Courtney Harmon, Detail view: “Reiterated Memory,” 24″ x 24″, 3D sculpture mixed medium Submitted photo

Tayla Knapp, Detail: “Eternal Transfiguration,” Ink on paper Submitted photo

The University of Maine at Augusta will celebrate the 2023 UMA Senior Thesis Exhibition: Ouroboros and Ostinato featuring student artists Tayla Knapp and Courtney Harmon with an opening reception from 12-2 p.m. on Saturday, May 6. Refreshments will be served, and the artists will offer brief comments on their work.

The exhibit explores the processes of the body and the mind in both psychological and physical processes of change. Knapp’s portion of the exhibition, Ouroboros, centers metamorphosis through fluent line that bridges anatomical studies with graphic storytelling, while Harmon’s Ostinato translates the creative influence of music on the mind and psyche into three-dimensional paintings that bridge musical and visual experience through form and metaphor.

Knapp is a Liberal Studies Major and Art Minor student at UMA with a passion for finding the beauty in the macabre through illustration. Her work for Ouroboros includes fifteen drawings and paintings exploring the process of transformation using the body and its metamorphosis through cycles of life and death.
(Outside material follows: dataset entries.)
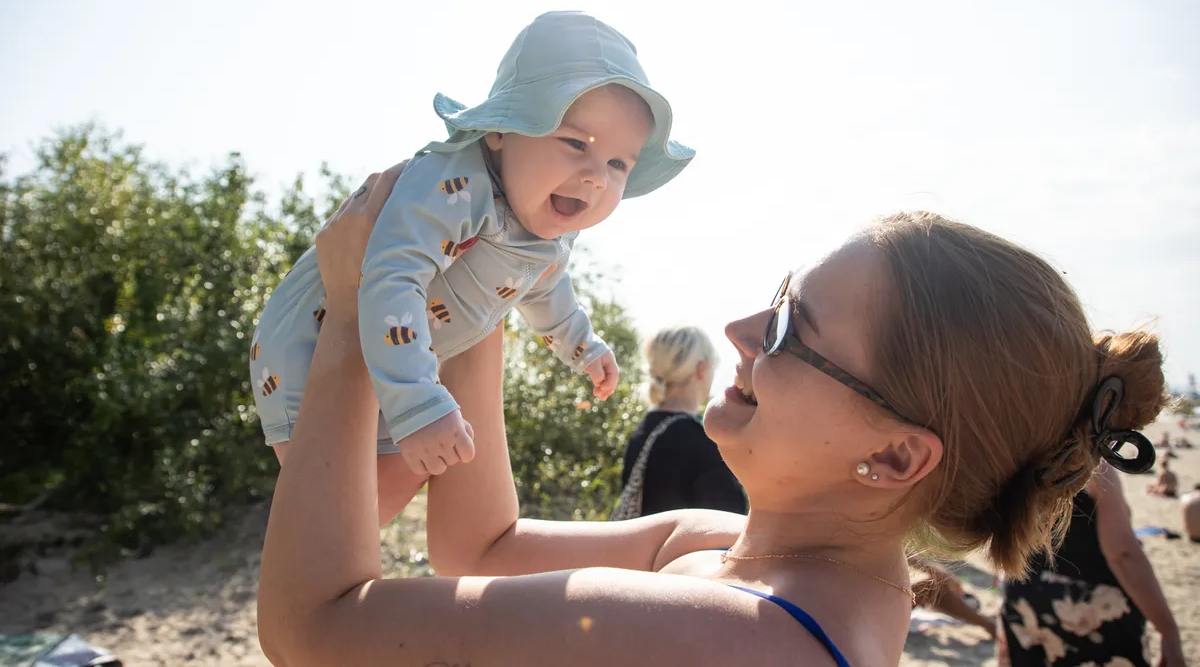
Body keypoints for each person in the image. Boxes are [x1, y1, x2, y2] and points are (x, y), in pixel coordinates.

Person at [258, 183, 1171, 667]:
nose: (740, 330)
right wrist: (482, 284)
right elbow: (479, 544)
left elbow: (312, 631)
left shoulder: (734, 635)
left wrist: (352, 322)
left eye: (788, 329)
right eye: (776, 299)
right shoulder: (747, 559)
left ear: (894, 454)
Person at [249, 11, 694, 509]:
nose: (595, 176)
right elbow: (392, 277)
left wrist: (582, 345)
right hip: (307, 351)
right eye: (575, 143)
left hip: (395, 360)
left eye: (617, 164)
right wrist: (418, 399)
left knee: (388, 494)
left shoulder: (545, 228)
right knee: (331, 503)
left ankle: (340, 563)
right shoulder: (454, 182)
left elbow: (547, 288)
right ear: (500, 131)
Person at [998, 465, 1185, 666]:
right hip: (1085, 599)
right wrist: (1167, 630)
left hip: (1022, 592)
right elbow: (1121, 553)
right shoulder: (1091, 462)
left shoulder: (1014, 452)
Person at [614, 326, 747, 519]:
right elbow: (729, 520)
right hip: (686, 550)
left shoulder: (643, 432)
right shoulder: (701, 441)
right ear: (701, 369)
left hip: (644, 548)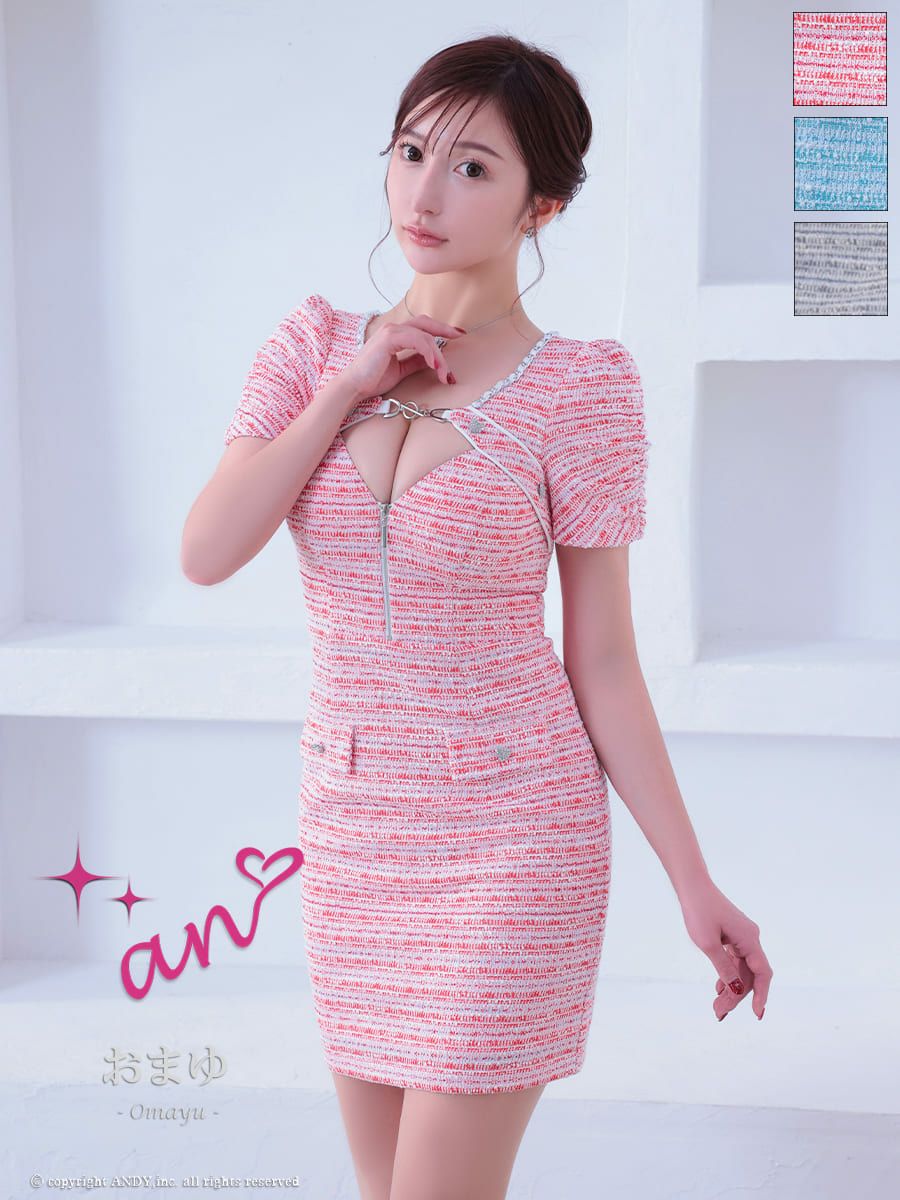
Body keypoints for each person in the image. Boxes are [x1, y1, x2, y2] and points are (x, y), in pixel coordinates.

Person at [182, 33, 773, 1200]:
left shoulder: (586, 389)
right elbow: (207, 552)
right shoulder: (310, 347)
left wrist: (692, 881)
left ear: (542, 204)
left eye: (472, 168)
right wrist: (350, 386)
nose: (424, 193)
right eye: (411, 152)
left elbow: (605, 661)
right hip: (355, 830)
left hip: (517, 833)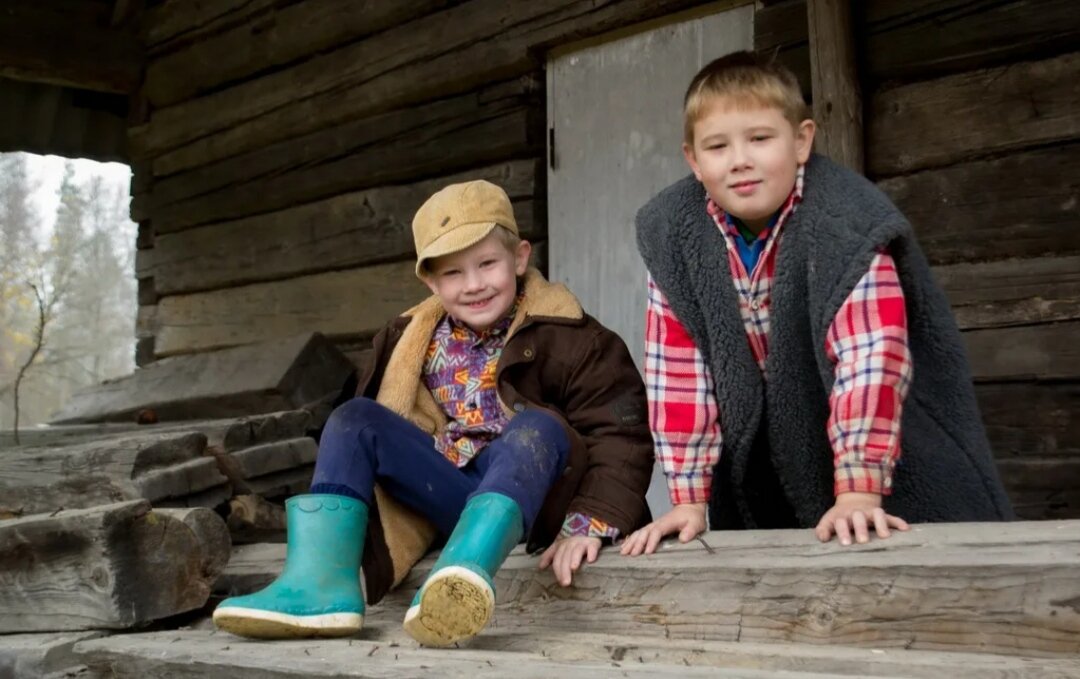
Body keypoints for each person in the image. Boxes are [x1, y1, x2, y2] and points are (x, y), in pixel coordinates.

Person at [213, 179, 654, 646]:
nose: (474, 284)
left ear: (520, 258)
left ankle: (462, 576)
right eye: (454, 274)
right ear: (429, 281)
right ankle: (321, 585)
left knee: (535, 427)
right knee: (354, 418)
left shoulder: (574, 337)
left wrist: (587, 523)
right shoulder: (411, 338)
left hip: (541, 504)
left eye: (488, 263)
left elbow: (619, 436)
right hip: (456, 495)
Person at [623, 50, 1012, 558]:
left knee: (902, 559)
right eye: (717, 146)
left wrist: (858, 487)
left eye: (760, 139)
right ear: (694, 161)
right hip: (768, 452)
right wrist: (689, 500)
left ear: (802, 140)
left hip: (883, 448)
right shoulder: (674, 235)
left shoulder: (845, 220)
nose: (740, 160)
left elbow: (870, 358)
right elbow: (678, 376)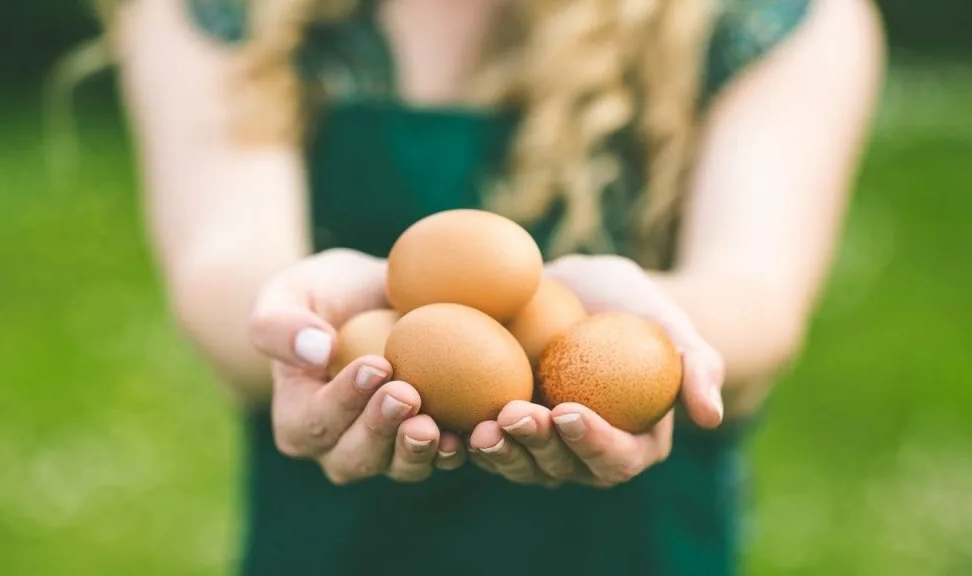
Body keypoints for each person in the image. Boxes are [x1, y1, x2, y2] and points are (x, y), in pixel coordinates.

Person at [99, 0, 884, 573]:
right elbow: (223, 263)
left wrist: (652, 338)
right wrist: (307, 325)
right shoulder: (230, 15)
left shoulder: (767, 20)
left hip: (627, 547)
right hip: (339, 543)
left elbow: (756, 293)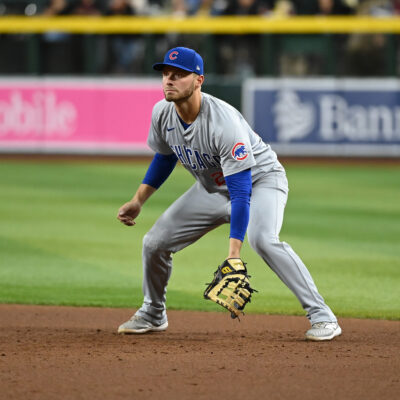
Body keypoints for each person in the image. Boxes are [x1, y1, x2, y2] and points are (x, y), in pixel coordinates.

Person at [117, 47, 341, 341]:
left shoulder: (223, 123)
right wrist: (138, 200)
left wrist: (234, 253)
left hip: (260, 182)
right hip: (211, 189)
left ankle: (323, 316)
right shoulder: (162, 113)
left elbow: (240, 191)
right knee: (154, 243)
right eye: (166, 74)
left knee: (262, 240)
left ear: (199, 80)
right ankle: (153, 312)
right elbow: (165, 157)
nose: (169, 80)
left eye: (179, 75)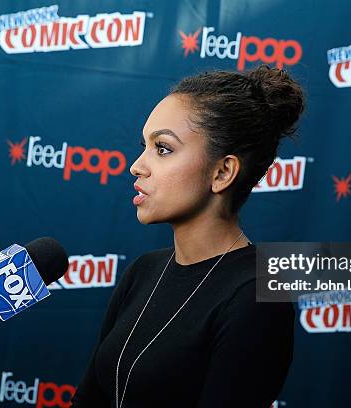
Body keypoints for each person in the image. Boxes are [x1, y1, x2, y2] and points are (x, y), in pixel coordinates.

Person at [71, 65, 305, 407]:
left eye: (162, 148)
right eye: (144, 146)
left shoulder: (255, 295)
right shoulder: (144, 271)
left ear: (223, 172)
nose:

Harmon is an Art Major at UMA who’s passionate about changing the face of therapy in Maine. Hoping to pursue a career in art therapy, her work for Ostinato includes six sculptural painting installations focused on and influenced by the affects of music on the mind and creative process. The themes of these pieces reflect current and ongoing issues of the human condition including consumerism, addiction, and mental health.

With these two artists together, the exhibition Ouroboros and Ostinato reflects the circular themes of music and the body. Knapp’s work addresses the outward surreal metamorphosis of the body through life to death, while Harmon’s opens onto the creative interior workings of the mind during embodied experiences of music. Knapp’s graphic and illustrative approach, and Harmon’s circular canvases and multimedia 3D sculptural elements play on the beauty in the sometimes macabre or imperfect cycles that, in the space of the gallery, open onto the nearly limitless creative possibilities through which our bodies and minds circulate.

The exhibition will be on display through Friday, May 26. The gallery is located in Jewett Hall on the University of Maine at Augusta and is open from 9 a.m.-4 p.m. Monday through Friday.